Elgi Equipments announced its financial results for the fourth quarter and the full fiscal year 2025-26.

Key Financial Highlights

  • Consolidated Sales (FY26): ₹3,951 crore, a 13% increase year-over-year.
  • Consolidated Profit After Tax (FY26): ₹430 crore, up from ₹350 crore in the previous year.
  • Q4 FY26 Consolidated Sales: ₹1,113 crore, compared to ₹993 crore in Q4 FY25.
  • Q4 FY26 Consolidated PAT: ₹128 crore, up from ₹102 crore in Q4 FY25.

Dividend and Governance Updates

The company's Board of Directors recommended a final dividend of ₹2.70 per equity share. The record date for this dividend payment is set for July 17, 2026. The company also announced several board appointments and changes in its statutory auditors.

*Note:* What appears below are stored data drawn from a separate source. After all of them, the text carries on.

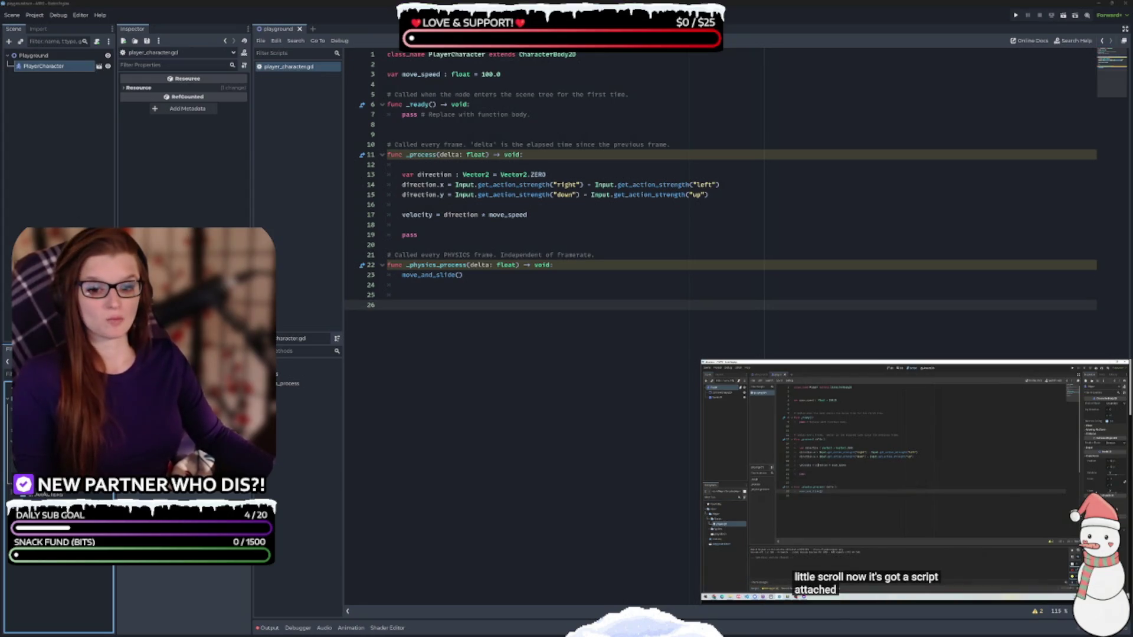
Step: Attach player_character.gd to PlayerCharacter, save the playground scene, and return to the 2D view
{"action": "mouse_move", "coordinate": [224, 436]}
{"action": "left_mouse_down"}
{"action": "mouse_move", "coordinate": [100, 206]}
{"action": "mouse_move", "coordinate": [88, 83]}
{"action": "mouse_move", "coordinate": [49, 68]}
{"action": "left_mouse_up"}
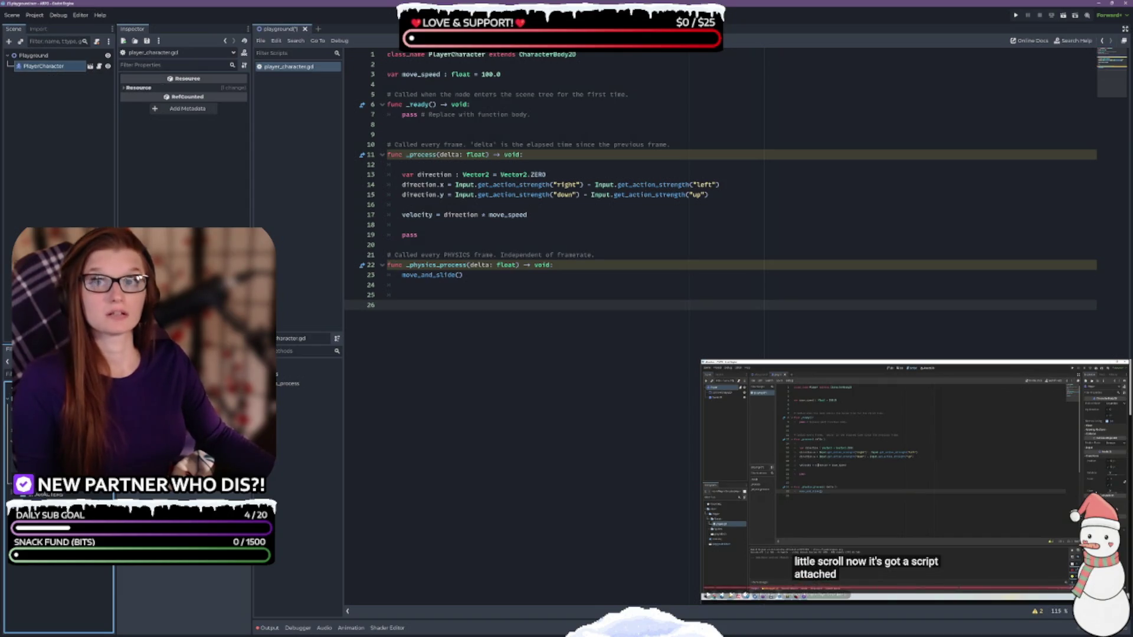
{"action": "key", "text": "ctrl+s"}
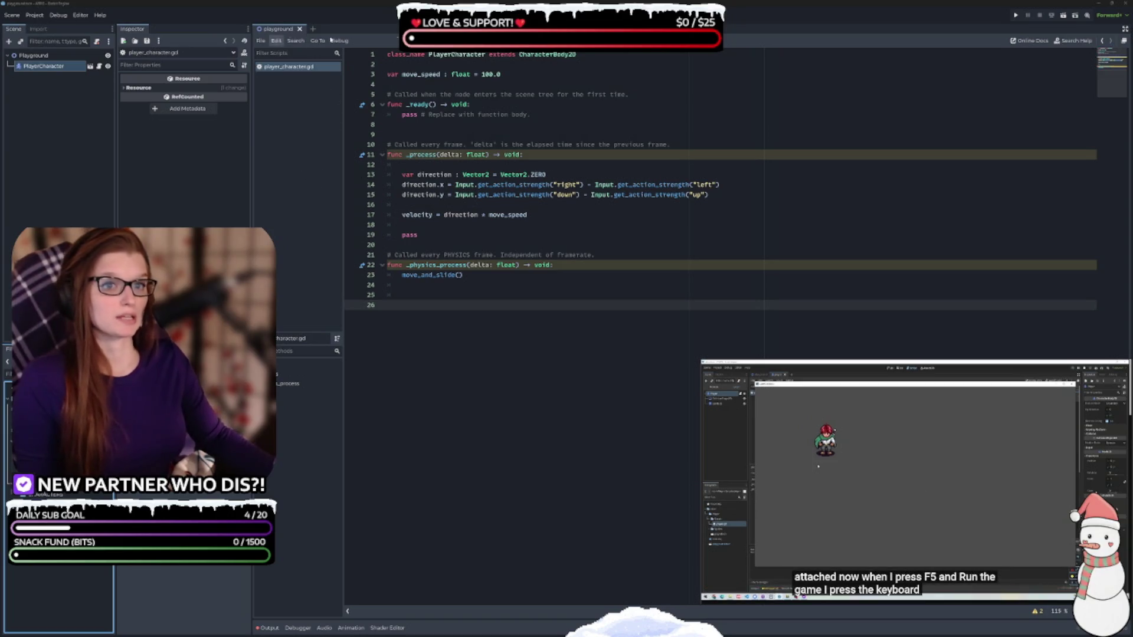
{"action": "key", "text": "ctrl+F1"}
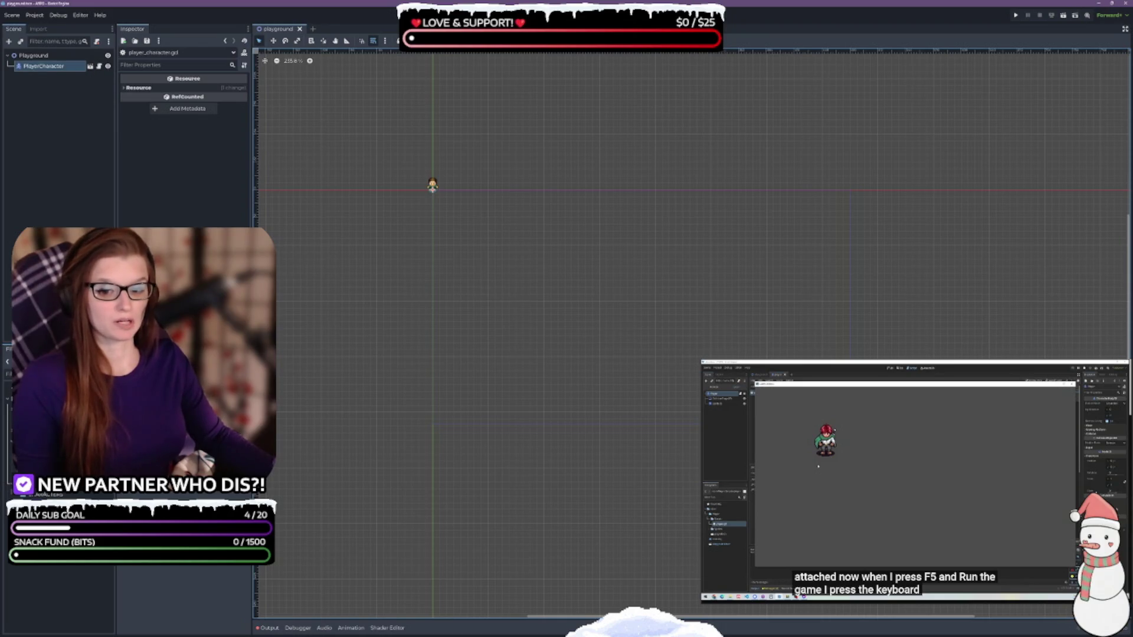
Step: Drag player_character.gd onto the PlayerCharacter root in the player character scene
{"action": "left_click", "coordinate": [90, 66]}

Business Performance and Outlook

Elgi Equipments, a manufacturer of compressors, saw its consolidated sales grow significantly, driven by expansion efforts and a strong automotive segment. While the overall consolidated performance is positive, the company noted a slight decrease in standalone profit. Management has identified economic headwinds in regions like Europe and Australia as factors impacting performance. Rising costs and regional demand fluctuations are considered key challenges ahead.

Investor Focus

Shareholders can expect the proposed dividend payout, subject to approval. The new board appointments are anticipated to bring fresh strategic insights. The changes in auditors signal a focus on strengthening audit practices and compliance. Investors will be closely watching the company's performance in the upcoming quarter, particularly its ability to navigate international market challenges and manage operational costs effectively.